新銀座法律事務所 法律相談事例集データベース ≪参考条文≫ 民法
No.492、2006/10/5 15:50 https://www.shinginza.com/rikon/index.htm
[民事][家事・夫婦]
質問:私(A)は、結婚して5年になりますが、1ヶ月ほど前に夫(B)が、ある女性(C)と不倫関係にあることが分かりました。そしてこのことが原因で私たち夫婦は離婚することになりました。私は、夫の不倫相手の女性に慰謝料請求をしたいと思っていますし、また、財産分与の請求もしたいと思っていますが、一方で、話し合いがつかずに離婚が先延ばしになってしまうのも困ります。そこで質問なのですが、離婚をした後に慰謝料を請求したり、財産分与の請求をしたりすることはできないのでしょうか。
↓
回答:離婚をした後でも慰謝料請求、財産分与の請求は出来ます。もっとも、一定期間で請求できなくなる(消滅時効、除斥期間)ので、その点はご注意下さい。
解説:
1、財産分与について
財産分与は、一般的に婚姻中の夫婦共同財産を清算するという意味合いを持ったものですが、これは必ずしも離婚に先立って話し合いをしなければならないものではなく、協議離婚をした後であっても請求をすることは可能であるとされています(民法768条1項)。もっとも、協議離婚後いつまでも請求が認められるわけではなく、請求することが出来る期間は離婚の時から2年間です(同法768条2項)。したがって、Aさんも離婚の時から2年以内であればBさんに対して財産分与の請求をすることが可能です。
2、慰謝料請求について
不倫の慰謝料請求をする場合、その根拠となる条文は民法709条、710条(不法行為)ということになります。

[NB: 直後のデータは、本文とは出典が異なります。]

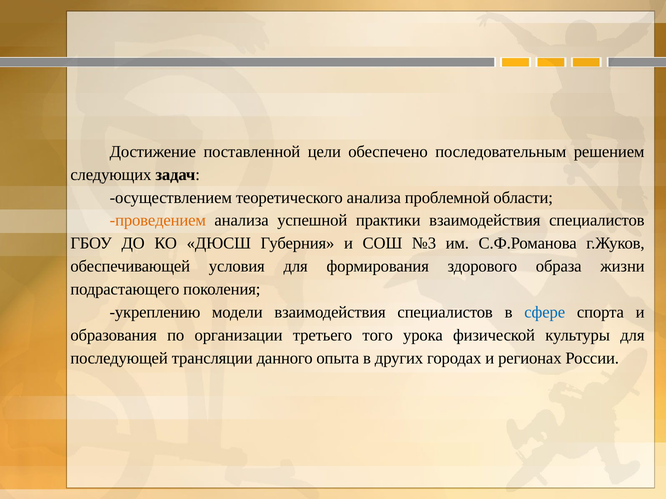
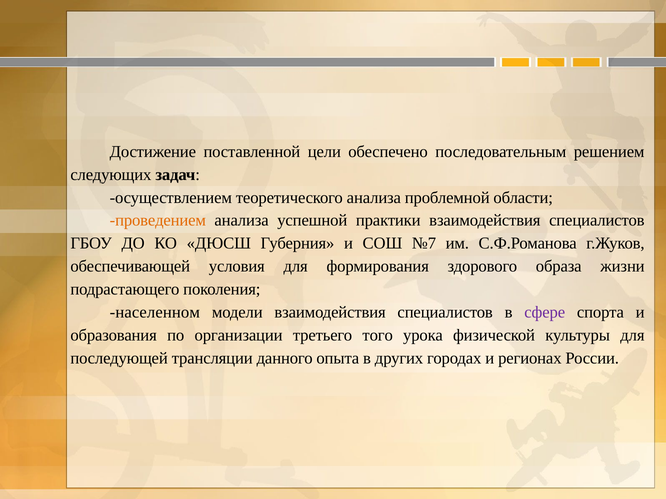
№3: №3 -> №7
укреплению: укреплению -> населенном
сфере colour: blue -> purple
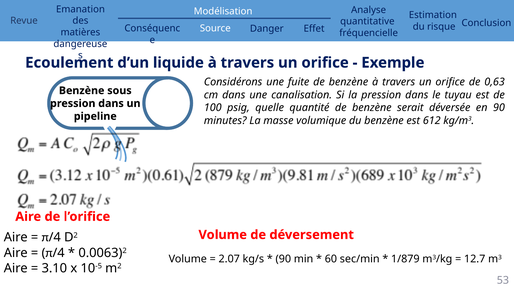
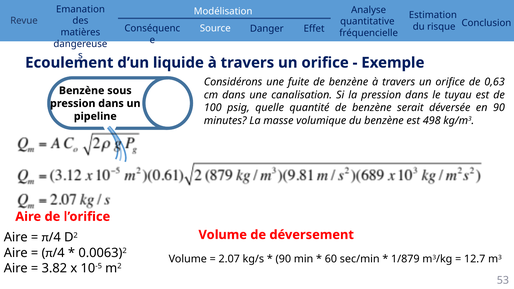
612: 612 -> 498
3.10: 3.10 -> 3.82
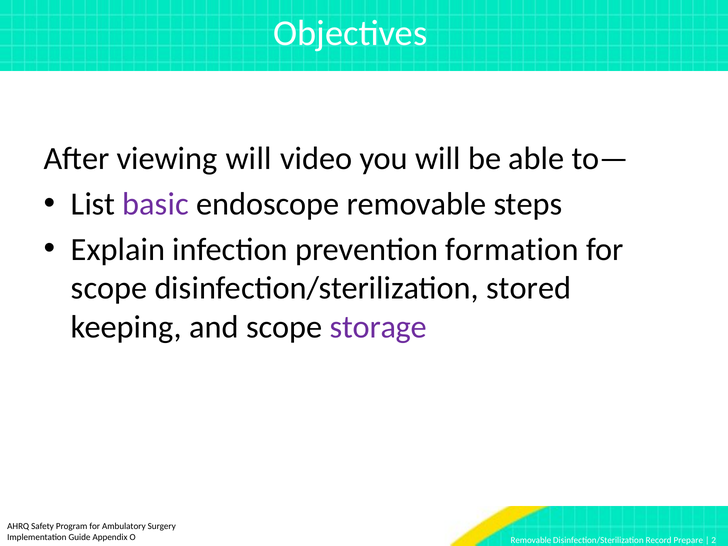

そして不法行為に基づいて損害賠償請求をする場合、その消滅時効期間は「損害及び加害者を知った時から3年」、あるいは「不法行為のときから20年」とされています。本件で言えば、Aさんが、「Bさんが不倫をしていることを知り、不倫相手がCさんであることが分かった」時点から3年(時効の中断事由がある場合は別です。)でCさんに対する慰謝料請求権が時効にかかります。この請求権は、AさんがBさんと離婚をしたからといって直ちに消滅してしまうものではありませんので、上記の消滅時効期間の範囲内であれば、協議離婚してから請求することも可能です。
3、まとめ
以上のように、財産分与も慰謝料も離婚後に請求することは可能ですが、現実問題として、離婚がまとまる前の方が財産分与及び慰謝料の点についても話がまとまりやすいというのも事実です。離婚の成立が最優先であり、財産分与及び慰謝料についてはそれほど気にしないという場合はそれでも特に問題ありませんが、財産分与及び慰謝料の点も十分な話し合いがしたいと考えていらっしゃるのであれば、離婚をされる前に、一度専門家に詳しく話を聞かれるのが良いと思います。

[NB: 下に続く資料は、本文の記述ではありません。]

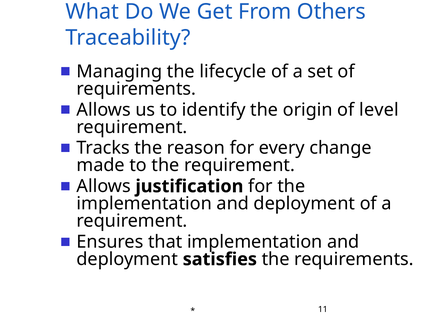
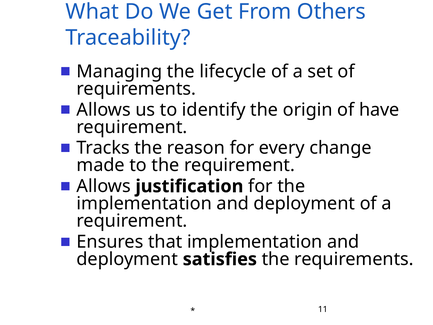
level: level -> have
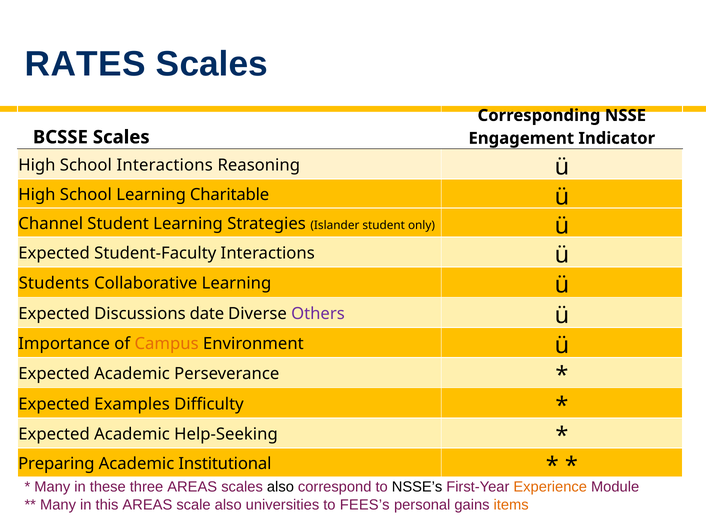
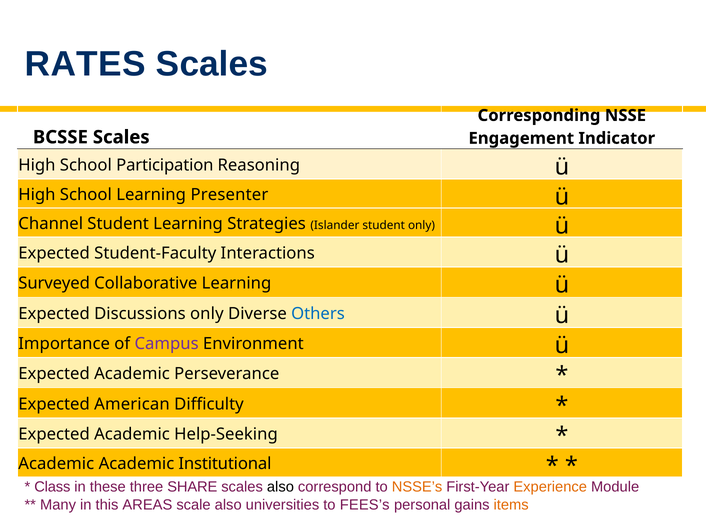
School Interactions: Interactions -> Participation
Charitable: Charitable -> Presenter
Students: Students -> Surveyed
Discussions date: date -> only
Others colour: purple -> blue
Campus colour: orange -> purple
Examples: Examples -> American
Preparing at (56, 463): Preparing -> Academic
Many at (52, 487): Many -> Class
three AREAS: AREAS -> SHARE
NSSE’s colour: black -> orange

第七百六十八条 協議上の離婚をした者の一方は、相手方に対して財産の分与を請求することができる。
2 前項の規定による財産の分与について、当事者間に協議が調わないとき、又は協議をすることができないときは、当事者は、家庭裁判所に対して協議に代わる処分を請求することができる。ただし、離婚の時から二年を経過したときは、この限りでない。
第七百九条 故意又は過失によって他人の権利又は法律上保護される利益を侵害した者は、これによって生じた損害を賠償する責任を負う。
第七百十条 他人の身体、自由若しくは名誉を侵害した場合又は他人の財産権を侵害した場合のいずれであるかを問わず、前条の規定により損害賠償の責任を負う者は、財産以外の損害に対しても、その賠償をしなければならない。